▶ Objectif de la tâche: Pouvez-vous imprimer fidèlement le passage de la chronique sur l'album Be Here Now qui s'ouvre sur les mots contenant « Plus dure sera » et se clôt sur « surmédiatisation du groupe. » ?
══ Extrait du document ══
OASIS - BE HERE NOW (1997)

 

Stadium rock ...

Plus dure sera la chute … Quatre ans après s’être extirpés du néant, la bande des frères Gallagher est à peu près devenue la plus grosse attraction musicale du monde dit libre. Il y en a qui arrivent à gérer ce statut et tout le gigantisme dans tous les domaines qui va avec, comme au hasard les Stones. Mais pas Oasis …

D’abord parce que les types sont ingérables. Enfin, les deux qui comptent, les deux frangins. Avec mention particulière à Liam, oscillant en permanence entre Sid Vicious et Mr Bean, capable de réparties incendiaires et parfois drôles, mais aussi de boxer sa gonzesse. Tout ceci hypertrophié par beaucoup d’alcool et de coke. Mais ça fait vendre du tabloïd (la pseudo guéguerre Blur-Oasis), et donc entretient la surmédiatisation du groupe.

Oasis 1997

Qui peut s’appuyer sur ses deux premiers disques plus que bien torchés, reprenant les choses là ou Beatles et Stones les avaient laissées en 68, et Who et Faces en 71. A la manœuvre, et donc à l’écriture, Noel, lider maximo de la bande. Qui a trouvé un gimmick au niveau du songwriting qui fait que ça accroche. Des mélodies mid tempo (qu’il suffit d’accélérer ou de ralentir pour avoir un nouveau titre), des guitares lourdes, une rythmique qui enclume, et des arrangements et des constructions de titres (à peu près toujours les mêmes) qui semblent être ce que le peuple (celui qui contribue à faire des chiffres de vente colossaux) a envie d’acheter à ce moment-là.
═══
══ Données d'entrée ══
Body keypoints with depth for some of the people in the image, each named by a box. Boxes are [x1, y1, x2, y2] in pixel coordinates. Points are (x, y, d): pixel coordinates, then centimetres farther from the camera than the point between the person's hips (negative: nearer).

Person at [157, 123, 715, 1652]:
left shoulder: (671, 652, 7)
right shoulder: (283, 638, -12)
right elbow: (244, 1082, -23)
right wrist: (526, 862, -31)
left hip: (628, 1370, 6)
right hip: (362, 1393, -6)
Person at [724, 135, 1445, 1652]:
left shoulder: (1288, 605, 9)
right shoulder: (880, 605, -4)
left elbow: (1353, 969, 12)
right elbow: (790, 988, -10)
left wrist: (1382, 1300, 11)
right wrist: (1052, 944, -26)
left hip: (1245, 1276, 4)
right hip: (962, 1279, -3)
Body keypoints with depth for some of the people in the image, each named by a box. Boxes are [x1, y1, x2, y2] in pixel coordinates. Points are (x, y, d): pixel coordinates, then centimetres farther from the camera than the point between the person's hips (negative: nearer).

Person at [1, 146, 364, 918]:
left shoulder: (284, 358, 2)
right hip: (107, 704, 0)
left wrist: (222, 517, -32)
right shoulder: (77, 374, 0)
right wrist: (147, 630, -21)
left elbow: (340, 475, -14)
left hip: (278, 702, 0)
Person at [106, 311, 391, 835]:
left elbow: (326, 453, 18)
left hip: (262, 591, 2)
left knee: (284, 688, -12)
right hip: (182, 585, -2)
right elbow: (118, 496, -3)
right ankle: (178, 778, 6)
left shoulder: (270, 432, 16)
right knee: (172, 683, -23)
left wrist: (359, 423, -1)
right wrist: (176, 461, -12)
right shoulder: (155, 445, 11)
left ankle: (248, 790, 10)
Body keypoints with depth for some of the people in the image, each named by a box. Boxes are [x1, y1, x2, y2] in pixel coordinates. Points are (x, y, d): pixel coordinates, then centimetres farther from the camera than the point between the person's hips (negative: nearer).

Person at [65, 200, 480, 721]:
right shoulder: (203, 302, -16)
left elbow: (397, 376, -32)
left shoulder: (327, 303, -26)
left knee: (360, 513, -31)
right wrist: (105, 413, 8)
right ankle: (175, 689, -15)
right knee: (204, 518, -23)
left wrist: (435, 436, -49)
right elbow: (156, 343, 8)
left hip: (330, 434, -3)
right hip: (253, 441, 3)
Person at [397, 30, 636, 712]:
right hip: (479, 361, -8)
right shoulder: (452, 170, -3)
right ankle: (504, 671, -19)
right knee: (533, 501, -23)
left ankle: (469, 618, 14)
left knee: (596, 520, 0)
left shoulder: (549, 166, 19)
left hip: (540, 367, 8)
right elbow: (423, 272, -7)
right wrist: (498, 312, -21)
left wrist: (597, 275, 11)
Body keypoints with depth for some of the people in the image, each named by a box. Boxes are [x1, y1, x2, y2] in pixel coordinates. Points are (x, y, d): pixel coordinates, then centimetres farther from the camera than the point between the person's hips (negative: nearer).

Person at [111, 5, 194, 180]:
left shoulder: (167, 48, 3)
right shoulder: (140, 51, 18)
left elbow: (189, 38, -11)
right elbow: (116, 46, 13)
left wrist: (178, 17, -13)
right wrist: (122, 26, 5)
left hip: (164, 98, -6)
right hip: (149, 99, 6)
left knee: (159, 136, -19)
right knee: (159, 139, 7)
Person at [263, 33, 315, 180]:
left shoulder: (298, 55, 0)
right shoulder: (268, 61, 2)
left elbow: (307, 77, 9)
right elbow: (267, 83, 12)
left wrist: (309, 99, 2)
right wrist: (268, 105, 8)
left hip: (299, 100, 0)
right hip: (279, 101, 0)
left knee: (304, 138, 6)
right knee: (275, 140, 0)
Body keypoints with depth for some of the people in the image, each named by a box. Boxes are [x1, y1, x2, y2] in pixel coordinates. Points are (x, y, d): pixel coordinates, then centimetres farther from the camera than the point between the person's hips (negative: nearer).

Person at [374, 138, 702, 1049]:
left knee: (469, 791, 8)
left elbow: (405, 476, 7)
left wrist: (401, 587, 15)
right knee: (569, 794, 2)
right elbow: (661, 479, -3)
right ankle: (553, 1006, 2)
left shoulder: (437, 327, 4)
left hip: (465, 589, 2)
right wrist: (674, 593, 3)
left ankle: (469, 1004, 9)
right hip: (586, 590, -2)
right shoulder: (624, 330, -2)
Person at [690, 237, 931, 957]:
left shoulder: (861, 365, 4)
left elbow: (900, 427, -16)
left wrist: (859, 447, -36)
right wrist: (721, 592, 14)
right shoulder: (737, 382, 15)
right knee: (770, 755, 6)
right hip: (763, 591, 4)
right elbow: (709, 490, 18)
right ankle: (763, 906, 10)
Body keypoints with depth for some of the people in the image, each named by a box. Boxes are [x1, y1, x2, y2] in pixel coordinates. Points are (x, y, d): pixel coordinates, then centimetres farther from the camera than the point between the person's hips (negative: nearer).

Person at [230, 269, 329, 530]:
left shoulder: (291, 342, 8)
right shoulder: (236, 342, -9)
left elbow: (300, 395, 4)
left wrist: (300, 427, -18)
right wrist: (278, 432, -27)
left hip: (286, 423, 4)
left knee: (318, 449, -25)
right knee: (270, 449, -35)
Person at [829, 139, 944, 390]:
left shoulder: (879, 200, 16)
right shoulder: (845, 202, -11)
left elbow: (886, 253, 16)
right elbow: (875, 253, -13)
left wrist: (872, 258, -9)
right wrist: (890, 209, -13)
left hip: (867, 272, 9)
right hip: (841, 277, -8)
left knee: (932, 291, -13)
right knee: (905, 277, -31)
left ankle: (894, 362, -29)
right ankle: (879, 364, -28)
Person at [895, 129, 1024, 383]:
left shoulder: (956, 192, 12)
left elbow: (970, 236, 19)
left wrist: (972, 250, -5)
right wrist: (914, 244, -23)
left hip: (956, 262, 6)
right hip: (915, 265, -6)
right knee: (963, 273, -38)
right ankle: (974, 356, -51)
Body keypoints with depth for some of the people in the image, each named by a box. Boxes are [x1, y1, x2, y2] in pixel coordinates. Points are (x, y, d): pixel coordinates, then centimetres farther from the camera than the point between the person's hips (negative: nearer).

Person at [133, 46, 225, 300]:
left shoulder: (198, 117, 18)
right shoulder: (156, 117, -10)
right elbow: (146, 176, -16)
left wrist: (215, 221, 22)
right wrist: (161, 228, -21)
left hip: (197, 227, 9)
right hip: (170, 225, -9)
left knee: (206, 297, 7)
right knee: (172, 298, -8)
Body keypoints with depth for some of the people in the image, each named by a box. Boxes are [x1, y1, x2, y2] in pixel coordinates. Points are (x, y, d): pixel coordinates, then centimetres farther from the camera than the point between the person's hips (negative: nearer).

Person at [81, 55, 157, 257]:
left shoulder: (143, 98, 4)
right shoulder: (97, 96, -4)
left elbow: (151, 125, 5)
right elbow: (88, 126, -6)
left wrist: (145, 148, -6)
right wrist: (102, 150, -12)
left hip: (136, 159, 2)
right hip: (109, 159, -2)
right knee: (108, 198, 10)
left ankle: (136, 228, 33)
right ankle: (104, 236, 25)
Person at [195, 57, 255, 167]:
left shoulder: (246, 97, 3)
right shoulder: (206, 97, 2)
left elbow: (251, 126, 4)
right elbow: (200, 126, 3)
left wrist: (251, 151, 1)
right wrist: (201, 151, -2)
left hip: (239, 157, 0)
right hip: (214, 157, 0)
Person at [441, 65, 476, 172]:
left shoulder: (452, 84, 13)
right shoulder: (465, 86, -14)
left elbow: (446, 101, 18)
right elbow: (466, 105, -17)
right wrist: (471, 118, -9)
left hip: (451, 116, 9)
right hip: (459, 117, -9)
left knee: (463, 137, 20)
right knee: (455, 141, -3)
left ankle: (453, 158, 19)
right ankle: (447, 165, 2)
═══
▶ Zone de réponse:
Plus dure sera la chute … Quatre ans après s’être extirpés du néant, la bande des frères Gallagher est à peu près devenue la plus grosse attraction musicale du monde dit libre. Il y en a qui arrivent à gérer ce statut et tout le gigantisme dans tous les domaines qui va avec, comme au hasard les Stones. Mais pas Oasis …

D’abord parce que les types sont ingérables. Enfin, les deux qui comptent, les deux frangins. Avec mention particulière à Liam, oscillant en permanence entre Sid Vicious et Mr Bean, capable de réparties incendiaires et parfois drôles, mais aussi de boxer sa gonzesse. Tout ceci hypertrophié par beaucoup d’alcool et de coke. Mais ça fait vendre du tabloïd (la pseudo guéguerre Blur-Oasis), et donc entretient la surmédiatisation du groupe.